» **The task**
Taking the entries below from the top, restate each line exactly and end with the line containing "il focus non è più solo sul design, ma".

» **Extracted page text data**
- - - - -

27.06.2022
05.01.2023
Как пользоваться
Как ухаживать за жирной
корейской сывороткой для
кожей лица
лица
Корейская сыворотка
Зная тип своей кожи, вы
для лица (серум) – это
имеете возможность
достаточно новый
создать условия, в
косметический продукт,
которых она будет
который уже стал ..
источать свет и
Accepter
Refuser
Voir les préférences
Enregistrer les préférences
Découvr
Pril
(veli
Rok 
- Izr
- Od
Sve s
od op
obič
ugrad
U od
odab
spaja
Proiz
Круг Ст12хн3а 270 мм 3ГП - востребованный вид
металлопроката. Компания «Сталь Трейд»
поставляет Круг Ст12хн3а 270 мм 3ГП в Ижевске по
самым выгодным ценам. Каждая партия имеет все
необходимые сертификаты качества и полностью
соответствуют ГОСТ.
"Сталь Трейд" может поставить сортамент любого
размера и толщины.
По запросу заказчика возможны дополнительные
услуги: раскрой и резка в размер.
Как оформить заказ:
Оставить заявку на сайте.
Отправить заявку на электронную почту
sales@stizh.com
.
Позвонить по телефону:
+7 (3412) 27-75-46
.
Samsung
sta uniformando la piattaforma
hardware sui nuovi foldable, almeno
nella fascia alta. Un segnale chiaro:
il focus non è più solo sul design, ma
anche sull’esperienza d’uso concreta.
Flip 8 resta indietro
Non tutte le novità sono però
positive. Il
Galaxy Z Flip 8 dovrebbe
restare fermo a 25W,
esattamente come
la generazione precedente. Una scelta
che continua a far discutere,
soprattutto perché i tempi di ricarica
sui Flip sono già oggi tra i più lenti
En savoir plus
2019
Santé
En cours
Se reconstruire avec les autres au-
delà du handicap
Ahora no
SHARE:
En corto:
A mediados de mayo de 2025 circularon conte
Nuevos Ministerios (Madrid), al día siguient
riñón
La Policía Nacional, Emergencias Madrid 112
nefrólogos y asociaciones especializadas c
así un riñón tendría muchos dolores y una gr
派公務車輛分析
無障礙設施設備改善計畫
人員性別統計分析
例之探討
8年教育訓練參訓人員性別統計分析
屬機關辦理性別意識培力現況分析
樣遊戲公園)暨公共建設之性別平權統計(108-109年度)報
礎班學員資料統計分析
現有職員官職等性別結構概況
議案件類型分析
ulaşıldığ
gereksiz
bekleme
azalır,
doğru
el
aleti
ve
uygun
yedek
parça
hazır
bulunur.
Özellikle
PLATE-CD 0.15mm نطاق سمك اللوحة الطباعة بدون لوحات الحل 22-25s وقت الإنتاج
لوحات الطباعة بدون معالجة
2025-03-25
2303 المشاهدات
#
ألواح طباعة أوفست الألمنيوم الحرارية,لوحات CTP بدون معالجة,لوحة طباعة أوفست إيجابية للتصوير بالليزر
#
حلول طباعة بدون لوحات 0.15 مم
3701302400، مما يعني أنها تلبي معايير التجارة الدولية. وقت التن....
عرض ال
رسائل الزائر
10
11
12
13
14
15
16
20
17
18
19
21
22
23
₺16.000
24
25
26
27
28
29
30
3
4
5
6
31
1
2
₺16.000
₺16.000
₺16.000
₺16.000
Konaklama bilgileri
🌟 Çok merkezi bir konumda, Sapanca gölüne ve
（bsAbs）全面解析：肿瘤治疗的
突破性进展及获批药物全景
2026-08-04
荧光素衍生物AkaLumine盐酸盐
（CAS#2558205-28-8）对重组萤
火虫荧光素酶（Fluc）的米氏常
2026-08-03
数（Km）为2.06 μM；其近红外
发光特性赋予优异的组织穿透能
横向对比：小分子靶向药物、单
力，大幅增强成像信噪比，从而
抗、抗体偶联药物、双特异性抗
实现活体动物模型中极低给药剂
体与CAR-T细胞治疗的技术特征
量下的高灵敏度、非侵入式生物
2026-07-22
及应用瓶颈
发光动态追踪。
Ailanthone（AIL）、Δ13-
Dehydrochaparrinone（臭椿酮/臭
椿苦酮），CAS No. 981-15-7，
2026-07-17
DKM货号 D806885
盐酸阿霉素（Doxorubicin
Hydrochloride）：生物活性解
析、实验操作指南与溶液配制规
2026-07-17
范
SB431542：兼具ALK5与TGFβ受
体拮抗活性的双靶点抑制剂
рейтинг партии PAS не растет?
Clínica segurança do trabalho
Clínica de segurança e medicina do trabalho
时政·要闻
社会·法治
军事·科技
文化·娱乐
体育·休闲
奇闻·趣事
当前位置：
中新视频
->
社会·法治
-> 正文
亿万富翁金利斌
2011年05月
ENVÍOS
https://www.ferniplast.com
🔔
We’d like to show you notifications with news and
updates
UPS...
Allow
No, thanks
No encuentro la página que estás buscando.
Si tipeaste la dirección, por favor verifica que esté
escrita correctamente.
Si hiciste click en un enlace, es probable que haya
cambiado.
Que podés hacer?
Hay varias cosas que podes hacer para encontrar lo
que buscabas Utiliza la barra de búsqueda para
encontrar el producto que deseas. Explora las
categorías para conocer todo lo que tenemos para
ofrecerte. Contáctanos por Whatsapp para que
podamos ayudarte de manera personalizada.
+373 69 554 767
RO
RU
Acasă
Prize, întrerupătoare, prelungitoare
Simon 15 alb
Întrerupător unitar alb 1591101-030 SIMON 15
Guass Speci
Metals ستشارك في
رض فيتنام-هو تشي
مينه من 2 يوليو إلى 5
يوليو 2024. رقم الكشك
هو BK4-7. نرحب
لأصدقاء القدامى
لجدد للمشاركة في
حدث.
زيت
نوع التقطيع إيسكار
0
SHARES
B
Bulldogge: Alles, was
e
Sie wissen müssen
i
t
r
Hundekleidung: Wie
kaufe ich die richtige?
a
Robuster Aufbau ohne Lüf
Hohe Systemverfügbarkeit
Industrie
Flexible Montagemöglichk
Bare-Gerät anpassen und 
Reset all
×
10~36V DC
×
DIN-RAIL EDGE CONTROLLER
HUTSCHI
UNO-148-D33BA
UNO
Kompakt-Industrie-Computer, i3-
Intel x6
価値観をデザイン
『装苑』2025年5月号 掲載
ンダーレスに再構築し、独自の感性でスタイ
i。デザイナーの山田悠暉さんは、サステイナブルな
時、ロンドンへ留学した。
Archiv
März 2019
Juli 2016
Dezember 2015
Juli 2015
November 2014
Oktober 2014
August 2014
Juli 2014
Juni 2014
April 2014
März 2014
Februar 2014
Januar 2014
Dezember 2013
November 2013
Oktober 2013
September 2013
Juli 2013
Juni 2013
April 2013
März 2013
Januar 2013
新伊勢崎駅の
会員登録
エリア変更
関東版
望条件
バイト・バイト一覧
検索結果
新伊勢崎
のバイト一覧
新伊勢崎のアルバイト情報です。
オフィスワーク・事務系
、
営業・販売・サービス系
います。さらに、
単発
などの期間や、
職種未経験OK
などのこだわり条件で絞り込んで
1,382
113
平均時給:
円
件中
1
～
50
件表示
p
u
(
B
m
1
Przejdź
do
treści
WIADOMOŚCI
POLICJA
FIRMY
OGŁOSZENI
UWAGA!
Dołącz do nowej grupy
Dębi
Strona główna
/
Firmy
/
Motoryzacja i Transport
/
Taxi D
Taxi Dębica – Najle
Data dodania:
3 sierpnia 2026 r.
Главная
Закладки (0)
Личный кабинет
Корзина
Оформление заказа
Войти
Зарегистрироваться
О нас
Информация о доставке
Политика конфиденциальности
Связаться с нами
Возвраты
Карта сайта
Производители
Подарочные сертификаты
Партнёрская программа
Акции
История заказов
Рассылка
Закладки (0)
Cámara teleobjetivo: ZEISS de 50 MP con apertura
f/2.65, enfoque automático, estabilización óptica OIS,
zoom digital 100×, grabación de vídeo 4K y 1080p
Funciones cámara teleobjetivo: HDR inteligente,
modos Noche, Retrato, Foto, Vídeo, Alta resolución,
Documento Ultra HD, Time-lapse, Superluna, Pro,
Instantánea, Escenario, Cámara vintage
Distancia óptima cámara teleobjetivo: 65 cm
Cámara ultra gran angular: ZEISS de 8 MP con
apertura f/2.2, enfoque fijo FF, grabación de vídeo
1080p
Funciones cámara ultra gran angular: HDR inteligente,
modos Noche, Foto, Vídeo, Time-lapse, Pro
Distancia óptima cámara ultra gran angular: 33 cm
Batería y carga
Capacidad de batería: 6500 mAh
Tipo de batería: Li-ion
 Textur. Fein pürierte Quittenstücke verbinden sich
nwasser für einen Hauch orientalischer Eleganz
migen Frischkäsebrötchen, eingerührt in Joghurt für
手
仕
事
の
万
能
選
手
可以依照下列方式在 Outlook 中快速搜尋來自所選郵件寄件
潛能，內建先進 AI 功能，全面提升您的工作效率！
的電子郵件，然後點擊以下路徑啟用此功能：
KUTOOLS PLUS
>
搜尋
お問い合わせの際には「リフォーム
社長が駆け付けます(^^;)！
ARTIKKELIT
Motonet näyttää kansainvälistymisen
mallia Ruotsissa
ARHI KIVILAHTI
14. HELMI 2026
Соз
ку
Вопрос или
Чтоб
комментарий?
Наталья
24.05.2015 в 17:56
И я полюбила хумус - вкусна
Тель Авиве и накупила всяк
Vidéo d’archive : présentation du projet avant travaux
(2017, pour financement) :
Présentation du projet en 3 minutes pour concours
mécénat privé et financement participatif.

- - - - -

» **Solution to the exercise**
27.06.2022
05.01.2023
Как пользоваться
Как ухаживать за жирной
корейской сывороткой для
кожей лица
лица
Корейская сыворотка
Зная тип своей кожи, вы
для лица (серум) – это
имеете возможность
достаточно новый
создать условия, в
косметический продукт,
которых она будет
который уже стал ..
источать свет и
Accepter
Refuser
Voir les préférences
Enregistrer les préférences
Découvr
Pril
(veli
Rok 
- Izr
- Od
Sve s
od op
obič
ugrad
U od
odab
spaja
Proiz
Круг Ст12хн3а 270 мм 3ГП - востребованный вид
металлопроката. Компания «Сталь Трейд»
поставляет Круг Ст12хн3а 270 мм 3ГП в Ижевске по
самым выгодным ценам. Каждая партия имеет все
необходимые сертификаты качества и полностью
соответствуют ГОСТ.
"Сталь Трейд" может поставить сортамент любого
размера и толщины.
По запросу заказчика возможны дополнительные
услуги: раскрой и резка в размер.
Как оформить заказ:
Оставить заявку на сайте.
Отправить заявку на электронную почту
sales@stizh.com
.
Позвонить по телефону:
+7 (3412) 27-75-46
.
Samsung
sta uniformando la piattaforma
hardware sui nuovi foldable, almeno
nella fascia alta. Un segnale chiaro:
il focus non è più solo sul design, ma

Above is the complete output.